I suppose different generations of Irish Olympians would relate to Ronnie in different ways, and maybe more recent Olympians wouldn’t quite appreciate that winning the gold medal in the men’s 1,500m was seen as the ultimate glory for any Irish athlete.
We got to meet at many events over the years, fun things like carrying the Olympic torch in London in 2012. And whenever Ronnie would call me on the phone, you’d drop everything and answer. No matter what it was about, you’d always make the time.

I think more than anything he just had this aura about what an Olympic champion should be. He’d walk into a room, and his presence alone would strike you – he was always able to carry that aura too.

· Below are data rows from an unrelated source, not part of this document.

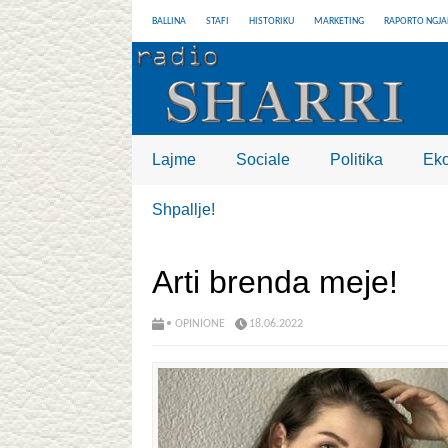
BALLINA
STAFI
HISTORIKU
MARKETING
RAPORTO NGJA
Lajme
Sociale
Politika
Ek
Shpallje!
Arti brenda meje!
• OPINIONE
18.06.2022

One of the last times we met in person was at The Irish Times/Sport Ireland Sportswoman of the Year awards, at the Shelbourne Hotel. It was always one of his favourite events, and I remember he’d tell me that afterwards he’d go into the Horseshoe Bar, have one pint of Guinness, then do a lap of the bar and speak to everyone he hadn’t yet spoken to. Simply so they could say they met him there, then he’d leave, not wanting to hog any more attention.
But he was always proud of his achievement, and rightly so, and carried that honour wherever he went with absolute grace.
He was also great for the younger Olympians coming through, always interested in what they were doing. And he was always well up to date on all things Irish athletics.
[ Happy 90th birthday, Ronnie Delany: from Wicklow’s fields to Olympic goldOpens in new window ]
I also remember in 2015 Jarlath Regan got to interview Ronnie on his Irishman Running Abroad podcast. They were meant to chat for 30 minutes, and ended up chatting for 90. About everything. Ronnie would always make time for people that way.
One of the things he often spoke about was that winning an Olympic gold medal was his destiny. He truly believed that. When I first moved to Melbourne, and used to live across from the Melbourne Cricket Ground, I’d often pass by and see his name up there on the wall with all the Olympic medal winners from 1956.

A few years back when then president Micheal D Higgins came to Melbourne, I made sure he got to see Ronnie’s name on that wall. And he certainly appreciated the scale of the achievement too.
Times moves so fast these days, but I also remember in 2015, we were both in Baku, Azerbaijan for the European Games. One evening we were sitting out by the hotel swimming pool, I got in for a few lengths, and Ronnie starts telling me that he’s impressed, that I’ve inspired him to get back into swimming. And with that he jumps in for a few lengths.
So things kind of came full circle, that I was somehow inspiring him. He would have been 80 at the time, and while he appeared elderly, Ronnie never seemed old, still demonstrating all that youthful enthusiasm and zest for life. Which is exactly the way I’ll always remember him.